(Data for the task Opens)
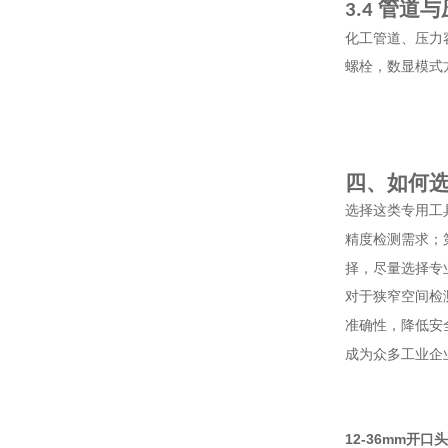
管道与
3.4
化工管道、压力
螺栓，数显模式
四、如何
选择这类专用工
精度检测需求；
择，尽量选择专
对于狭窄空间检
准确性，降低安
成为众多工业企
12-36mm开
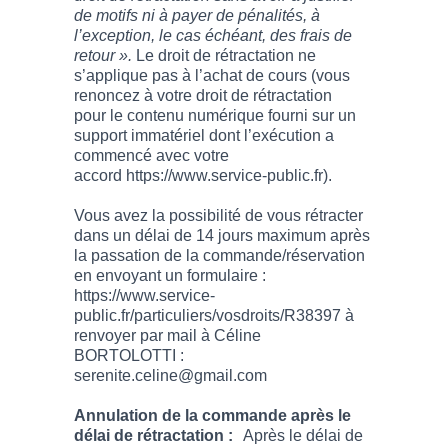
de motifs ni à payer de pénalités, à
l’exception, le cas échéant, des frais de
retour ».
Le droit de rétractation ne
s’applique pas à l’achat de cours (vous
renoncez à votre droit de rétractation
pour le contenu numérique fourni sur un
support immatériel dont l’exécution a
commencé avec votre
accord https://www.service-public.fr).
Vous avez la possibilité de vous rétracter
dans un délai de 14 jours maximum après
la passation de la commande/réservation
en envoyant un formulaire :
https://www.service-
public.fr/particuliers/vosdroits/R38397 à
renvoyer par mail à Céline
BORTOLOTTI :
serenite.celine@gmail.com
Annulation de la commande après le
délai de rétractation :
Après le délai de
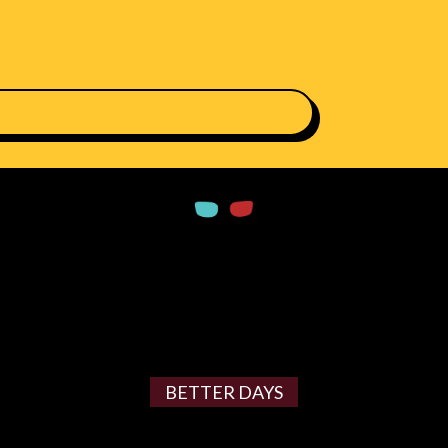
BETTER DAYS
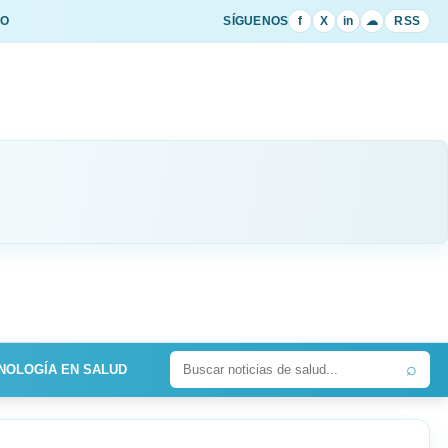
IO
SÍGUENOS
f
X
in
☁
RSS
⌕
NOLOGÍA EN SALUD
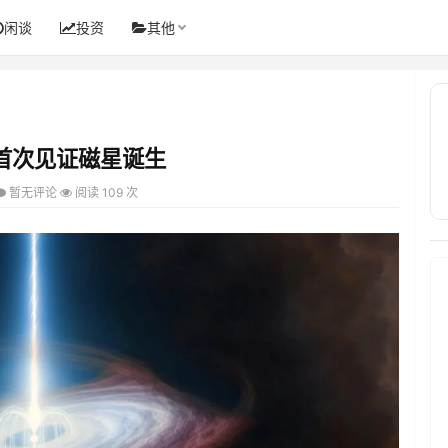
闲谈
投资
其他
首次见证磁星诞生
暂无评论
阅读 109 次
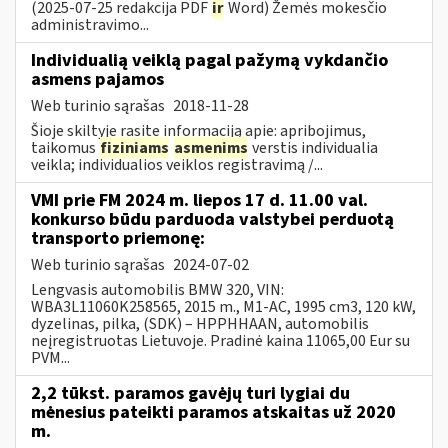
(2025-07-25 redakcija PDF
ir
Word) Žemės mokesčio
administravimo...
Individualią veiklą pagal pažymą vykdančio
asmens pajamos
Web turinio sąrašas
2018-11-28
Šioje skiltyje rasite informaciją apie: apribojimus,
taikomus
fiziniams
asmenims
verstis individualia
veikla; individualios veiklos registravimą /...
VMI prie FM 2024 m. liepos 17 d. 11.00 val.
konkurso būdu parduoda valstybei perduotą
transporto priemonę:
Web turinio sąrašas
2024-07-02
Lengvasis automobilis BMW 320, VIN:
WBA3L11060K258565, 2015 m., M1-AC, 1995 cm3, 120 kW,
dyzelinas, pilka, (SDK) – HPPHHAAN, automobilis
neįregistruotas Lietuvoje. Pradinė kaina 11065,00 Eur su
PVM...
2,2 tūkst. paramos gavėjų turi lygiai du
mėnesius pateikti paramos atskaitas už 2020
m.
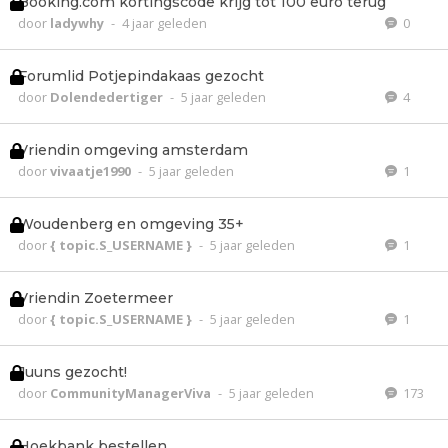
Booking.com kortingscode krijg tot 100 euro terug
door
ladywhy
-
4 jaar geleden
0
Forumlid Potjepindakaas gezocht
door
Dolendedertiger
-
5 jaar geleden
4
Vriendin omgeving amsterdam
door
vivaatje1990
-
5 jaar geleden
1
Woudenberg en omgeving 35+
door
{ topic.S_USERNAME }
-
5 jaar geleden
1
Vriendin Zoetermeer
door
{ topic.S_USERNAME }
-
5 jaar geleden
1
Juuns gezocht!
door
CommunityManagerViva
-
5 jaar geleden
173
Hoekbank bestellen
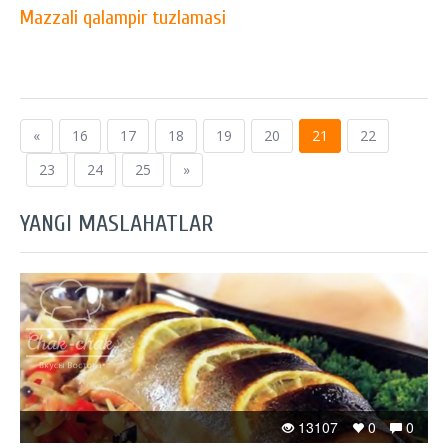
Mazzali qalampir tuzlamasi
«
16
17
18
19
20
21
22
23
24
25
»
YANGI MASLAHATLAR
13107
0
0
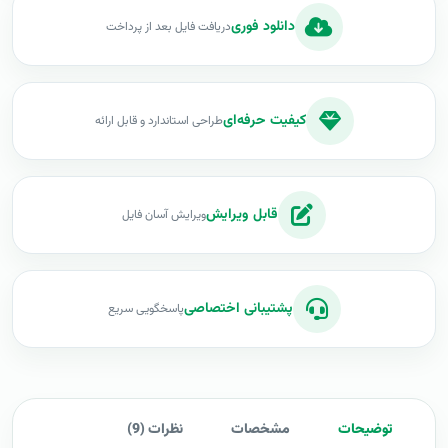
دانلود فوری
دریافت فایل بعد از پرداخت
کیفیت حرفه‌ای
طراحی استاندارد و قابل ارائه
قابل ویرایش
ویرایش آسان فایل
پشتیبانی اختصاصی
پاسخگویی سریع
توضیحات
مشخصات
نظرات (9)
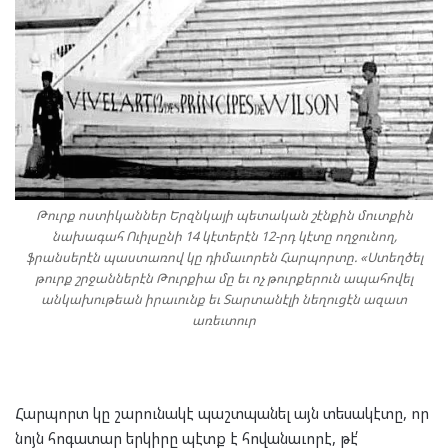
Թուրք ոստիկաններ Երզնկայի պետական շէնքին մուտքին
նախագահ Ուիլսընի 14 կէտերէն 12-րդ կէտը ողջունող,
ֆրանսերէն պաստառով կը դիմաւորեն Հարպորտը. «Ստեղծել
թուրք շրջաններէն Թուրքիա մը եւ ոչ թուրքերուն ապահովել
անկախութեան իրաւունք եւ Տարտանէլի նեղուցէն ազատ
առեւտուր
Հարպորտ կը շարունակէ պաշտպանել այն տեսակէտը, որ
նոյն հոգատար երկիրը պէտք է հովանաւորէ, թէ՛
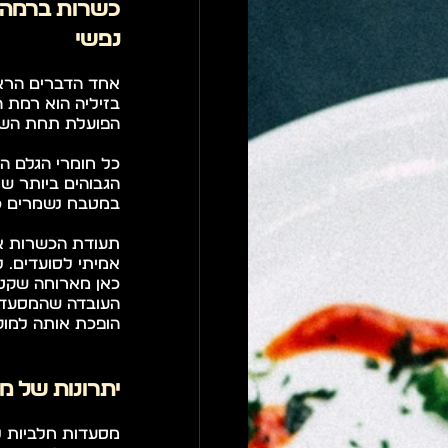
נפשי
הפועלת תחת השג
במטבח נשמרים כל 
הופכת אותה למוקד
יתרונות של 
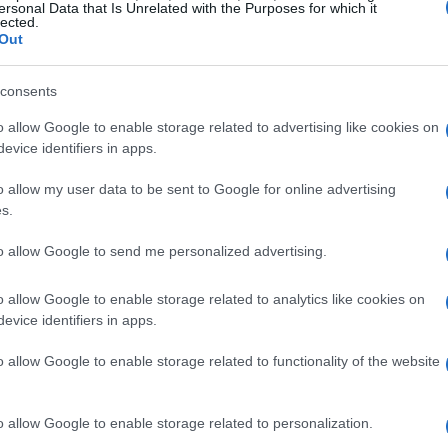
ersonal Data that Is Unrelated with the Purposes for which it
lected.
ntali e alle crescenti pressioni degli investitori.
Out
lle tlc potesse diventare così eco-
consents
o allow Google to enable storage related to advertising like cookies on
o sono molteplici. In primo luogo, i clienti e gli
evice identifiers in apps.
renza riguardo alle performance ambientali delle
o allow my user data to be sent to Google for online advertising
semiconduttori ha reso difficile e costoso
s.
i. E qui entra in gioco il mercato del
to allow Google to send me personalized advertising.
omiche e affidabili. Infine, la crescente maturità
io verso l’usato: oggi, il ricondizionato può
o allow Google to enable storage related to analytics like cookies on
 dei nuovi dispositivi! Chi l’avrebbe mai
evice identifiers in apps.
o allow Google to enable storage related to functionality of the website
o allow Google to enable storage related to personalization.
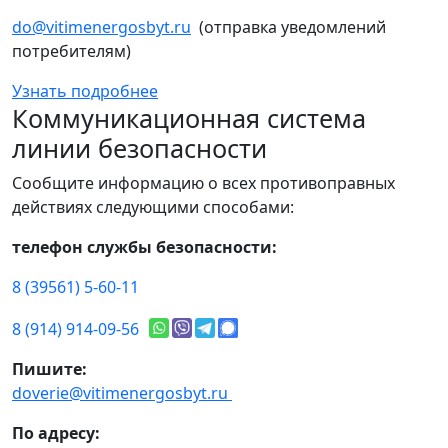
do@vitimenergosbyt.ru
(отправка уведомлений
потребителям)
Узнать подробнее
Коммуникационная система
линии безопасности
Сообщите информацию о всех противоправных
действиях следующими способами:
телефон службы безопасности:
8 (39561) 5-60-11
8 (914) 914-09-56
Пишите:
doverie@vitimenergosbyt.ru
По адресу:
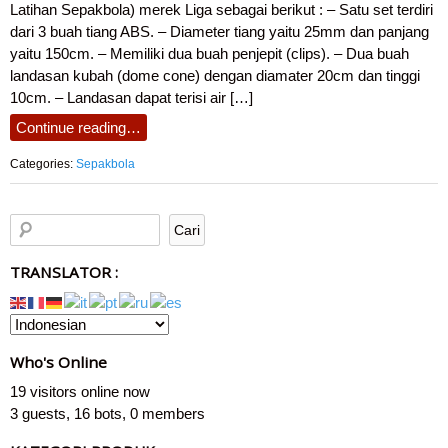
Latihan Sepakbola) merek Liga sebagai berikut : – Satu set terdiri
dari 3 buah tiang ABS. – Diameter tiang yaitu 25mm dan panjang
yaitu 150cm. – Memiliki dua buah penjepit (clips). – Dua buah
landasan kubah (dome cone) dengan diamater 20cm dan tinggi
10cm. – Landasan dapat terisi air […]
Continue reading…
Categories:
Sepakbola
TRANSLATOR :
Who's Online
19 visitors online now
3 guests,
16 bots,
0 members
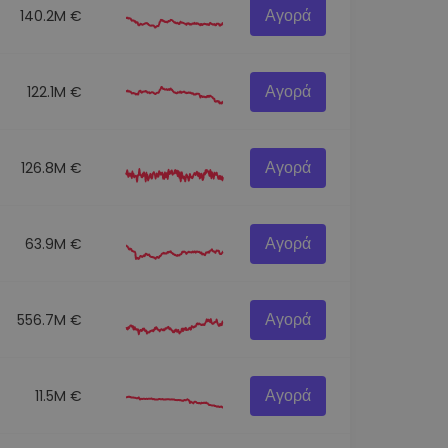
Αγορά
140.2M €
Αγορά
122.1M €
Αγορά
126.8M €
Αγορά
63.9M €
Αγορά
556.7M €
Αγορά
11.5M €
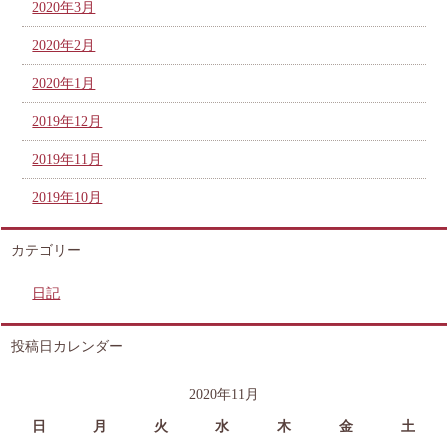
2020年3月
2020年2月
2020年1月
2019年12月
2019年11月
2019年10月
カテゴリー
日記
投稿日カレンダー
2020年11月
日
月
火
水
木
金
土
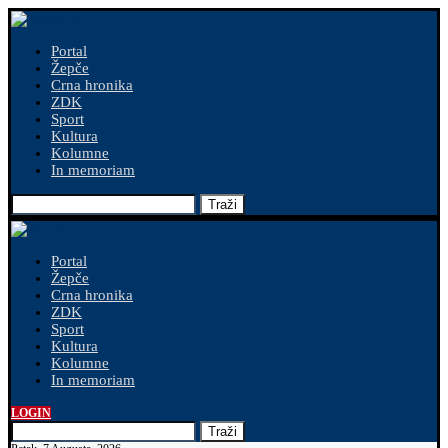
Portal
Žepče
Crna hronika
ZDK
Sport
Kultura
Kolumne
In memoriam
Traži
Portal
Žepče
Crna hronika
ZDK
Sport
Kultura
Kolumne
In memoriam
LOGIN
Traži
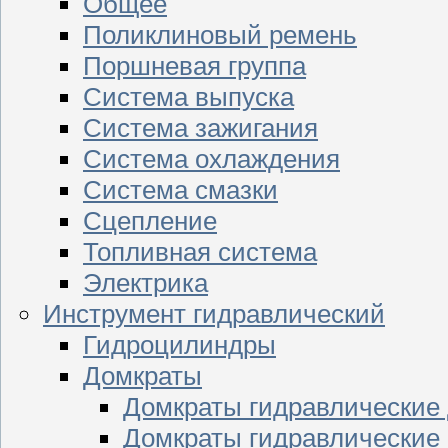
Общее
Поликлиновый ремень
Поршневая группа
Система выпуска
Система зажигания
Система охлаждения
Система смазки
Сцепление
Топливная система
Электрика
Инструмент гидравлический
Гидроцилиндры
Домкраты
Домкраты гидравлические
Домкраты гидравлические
(Data for the task Closes)
## Job
Using the records above, report each line with the string "alle".

## Response area
ntali e alle crescenti pressioni degli investitori.
renza riguardo alle performance ambientali delle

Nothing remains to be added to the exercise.